(Stored items from a collection)
──────────────────────────────
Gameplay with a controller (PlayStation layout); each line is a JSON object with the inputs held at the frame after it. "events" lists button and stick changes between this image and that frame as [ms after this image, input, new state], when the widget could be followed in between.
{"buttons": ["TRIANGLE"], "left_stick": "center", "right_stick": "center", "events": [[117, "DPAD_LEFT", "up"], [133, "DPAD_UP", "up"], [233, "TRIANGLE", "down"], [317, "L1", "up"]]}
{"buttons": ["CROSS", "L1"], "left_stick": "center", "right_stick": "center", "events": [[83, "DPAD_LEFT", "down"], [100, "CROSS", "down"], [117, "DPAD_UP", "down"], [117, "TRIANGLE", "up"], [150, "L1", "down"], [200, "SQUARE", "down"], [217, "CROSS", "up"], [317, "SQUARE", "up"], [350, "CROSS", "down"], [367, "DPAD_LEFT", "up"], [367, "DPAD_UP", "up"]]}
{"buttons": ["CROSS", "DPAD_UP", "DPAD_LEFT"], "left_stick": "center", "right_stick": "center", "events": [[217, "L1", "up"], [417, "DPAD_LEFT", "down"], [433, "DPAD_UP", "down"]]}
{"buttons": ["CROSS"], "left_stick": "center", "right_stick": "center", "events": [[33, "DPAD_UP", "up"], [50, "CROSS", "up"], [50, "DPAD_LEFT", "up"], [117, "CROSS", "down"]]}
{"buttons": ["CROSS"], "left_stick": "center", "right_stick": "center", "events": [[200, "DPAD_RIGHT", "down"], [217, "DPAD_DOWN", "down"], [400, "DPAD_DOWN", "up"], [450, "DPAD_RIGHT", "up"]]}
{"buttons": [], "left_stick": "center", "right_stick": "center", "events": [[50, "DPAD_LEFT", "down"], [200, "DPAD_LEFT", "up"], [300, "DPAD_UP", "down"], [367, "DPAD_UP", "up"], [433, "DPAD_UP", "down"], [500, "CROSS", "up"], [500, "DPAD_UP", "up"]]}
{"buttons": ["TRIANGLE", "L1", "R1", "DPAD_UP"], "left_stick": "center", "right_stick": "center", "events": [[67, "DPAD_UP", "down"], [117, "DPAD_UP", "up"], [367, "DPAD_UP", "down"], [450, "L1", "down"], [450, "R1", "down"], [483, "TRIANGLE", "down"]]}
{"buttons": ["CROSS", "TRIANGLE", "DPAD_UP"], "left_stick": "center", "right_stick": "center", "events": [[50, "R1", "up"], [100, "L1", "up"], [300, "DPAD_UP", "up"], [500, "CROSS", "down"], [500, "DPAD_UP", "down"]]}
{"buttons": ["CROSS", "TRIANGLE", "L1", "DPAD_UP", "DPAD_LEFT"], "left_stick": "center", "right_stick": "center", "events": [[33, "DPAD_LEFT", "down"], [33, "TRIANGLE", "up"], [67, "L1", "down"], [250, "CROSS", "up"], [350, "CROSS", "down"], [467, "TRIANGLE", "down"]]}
──────────────────────────────
Work order:
Word for word, copy out the records.

Final answer:
Gameplay with a controller (PlayStation layout); each line is a JSON object with the inputs held at the frame after it. "events" lists button and stick changes between this image and that frame as [ms after this image, input, new state], when the widget could be followed in between.
{"buttons": ["TRIANGLE"], "left_stick": "center", "right_stick": "center", "events": [[117, "DPAD_LEFT", "up"], [133, "DPAD_UP", "up"], [233, "TRIANGLE", "down"], [317, "L1", "up"]]}
{"buttons": ["CROSS", "L1"], "left_stick": "center", "right_stick": "center", "events": [[83, "DPAD_LEFT", "down"], [100, "CROSS", "down"], [117, "DPAD_UP", "down"], [117, "TRIANGLE", "up"], [150, "L1", "down"], [200, "SQUARE", "down"], [217, "CROSS", "up"], [317, "SQUARE", "up"], [350, "CROSS", "down"], [367, "DPAD_LEFT", "up"], [367, "DPAD_UP", "up"]]}
{"buttons": ["CROSS", "DPAD_UP", "DPAD_LEFT"], "left_stick": "center", "right_stick": "center", "events": [[217, "L1", "up"], [417, "DPAD_LEFT", "down"], [433, "DPAD_UP", "down"]]}
{"buttons": ["CROSS"], "left_stick": "center", "right_stick": "center", "events": [[33, "DPAD_UP", "up"], [50, "CROSS", "up"], [50, "DPAD_LEFT", "up"], [117, "CROSS", "down"]]}
{"buttons": ["CROSS"], "left_stick": "center", "right_stick": "center", "events": [[200, "DPAD_RIGHT", "down"], [217, "DPAD_DOWN", "down"], [400, "DPAD_DOWN", "up"], [450, "DPAD_RIGHT", "up"]]}
{"buttons": [], "left_stick": "center", "right_stick": "center", "events": [[50, "DPAD_LEFT", "down"], [200, "DPAD_LEFT", "up"], [300, "DPAD_UP", "down"], [367, "DPAD_UP", "up"], [433, "DPAD_UP", "down"], [500, "CROSS", "up"], [500, "DPAD_UP", "up"]]}
{"buttons": ["TRIANGLE", "L1", "R1", "DPAD_UP"], "left_stick": "center", "right_stick": "center", "events": [[67, "DPAD_UP", "down"], [117, "DPAD_UP", "up"], [367, "DPAD_UP", "down"], [450, "L1", "down"], [450, "R1", "down"], [483, "TRIANGLE", "down"]]}
{"buttons": ["CROSS", "TRIANGLE", "DPAD_UP"], "left_stick": "center", "right_stick": "center", "events": [[50, "R1", "up"], [100, "L1", "up"], [300, "DPAD_UP", "up"], [500, "CROSS", "down"], [500, "DPAD_UP", "down"]]}
{"buttons": ["CROSS", "TRIANGLE", "L1", "DPAD_UP", "DPAD_LEFT"], "left_stick": "center", "right_stick": "center", "events": [[33, "DPAD_LEFT", "down"], [33, "TRIANGLE", "up"], [67, "L1", "down"], [250, "CROSS", "up"], [350, "CROSS", "down"], [467, "TRIANGLE", "down"]]}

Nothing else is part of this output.